Wenn die Old Economy nochmal den
Sprung aufs Parkett wagt, dann sind es
oft auch Oldies, die dafür sorgen sollen,
dass es klappt. Martin Daum ist einer
von ihnen. Der 61jährige leitet die
Lastwagensparte im Daimler-Konzern.
Aus der Sparte soll in diesem Jahr eine
eigene Firma werden: Daimler Trucks.
Der Rest des Konzerns, die Autos also,
heißt dann wieder Mercedes Benz.

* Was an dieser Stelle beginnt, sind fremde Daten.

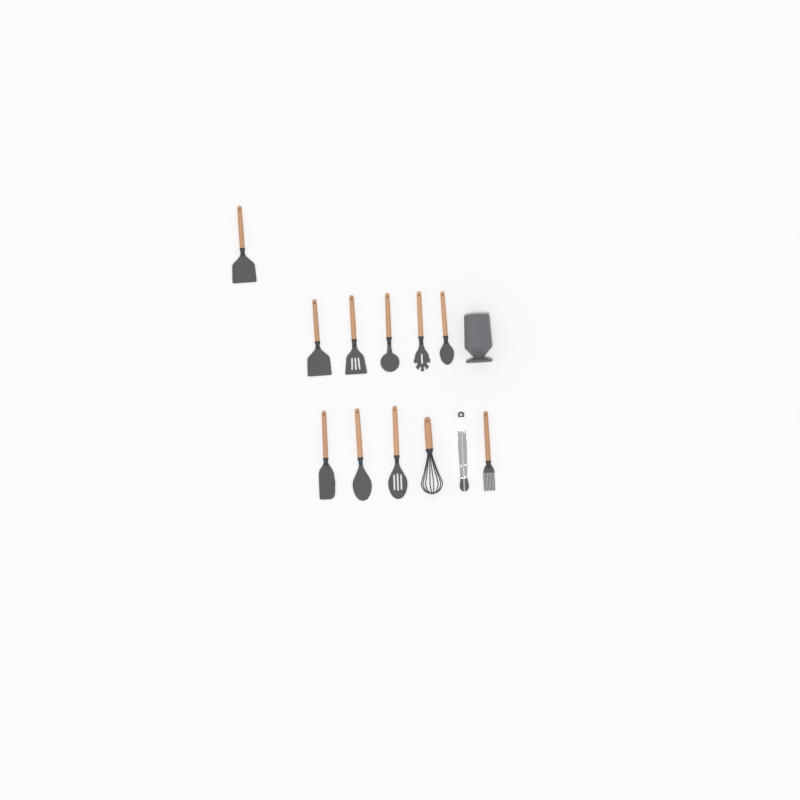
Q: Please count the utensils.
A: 12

Beide
Unternehmen, so will es Konzernchef
Ola Källenius, sollen sich als im Dax notierte
Konzerne an der Börse bewähren.
Vor einem halben Jahr noch galt Daum
als Mann aus einer anderen Epoche des
Stuttgarter Konzerns. Seine große Zeit ist
ein Jahrzehnt her: Damals erreichte der
Manager, dass die US-Nutzfahrzeugtöchter
Freightliner und Western Star wieder
Fahrt aufnahmen. Freightliner galt bis zum
Wechsel von Daum nach Stuttgart sogar
als profitabelste Lastwagenmarke der Welt.
Doch dann sank sein Stern. Kraftlos und
amtsmüde wirke er, lästerten Kollegen
und sorgten dafür, dass die Einschätzung
Illu © Cartoon Resource - Shutterstock.com
auch in den Zeitungen landete. Bei Auftritten,
wie etwa zur Weltpremiere eines
neuen Elektro-Trucks gab er auf großer
Bühne ein bisschen den pflälzischen
Steve Jobs: Das coole Outfit wollte nicht
wirklich zur biederen Rede passen. Intern
wunderten sich nicht wenige, so stand
beispielsweise im „Handelsblatt“, warum
der Leiter des wichtigen Truckgeschäfts
so viel Zeit an seinem Zweitwohnsitz in
Portland verbrachte – während in Europa
die Marktanteile scheinbar unaufhaltsam
sanken. Der Absatz stagnierte, die Rendite
gelangte nicht dahin, wo sie hinsollte.
Das Coronajahr 2020 lief für Daum jedoch
überraschend gut. Ein Betriebsgewinn von
einer guten halben Milliarde Euro stand
am Ende in den Büchern. Nicht berauschend,
aber angesichts der Tatsache, dass
die zur Sparte gehörenden Reisebusse in
der Pandemie kein Tourismusanbieter haben
will, ein beachtliches Ergebnis. Dazu
kommen interessante Kooperationen: etwa
die mit Volvo beim Thema Brensstoffzellen
Antrieb. Oder die mit Google, in der es
um den selbstfahrenden Truck geht. Und
auch Daum selbst gab Gas, wenn es darum
ging sich selbst zu präsentieren: Er startete
eine Podcast-Serie, zu der er Gesprächspartner
wie den Top-US-Ökonomen Jeremy
Rifkin oder die ehemalige US-Außenministerin
Madleine Albright gewann.
Die Investoren geben ihm vorsichtig ein
paar Vorschusslorbeeren: Die Aktie von
Daimler legte nach Bekanntgabe der
Pläne zwischenzeitlich um mehr als acht
Prozent zu. Seit Jahren steht der Konzern
in der Kritik, weil jeder, der eine
Daimler-Aktie erwirbt, Mitbesitzer eines
Auto- und eines Lastwagenherstellers
wird. Damit dürfte bald Schluss sein.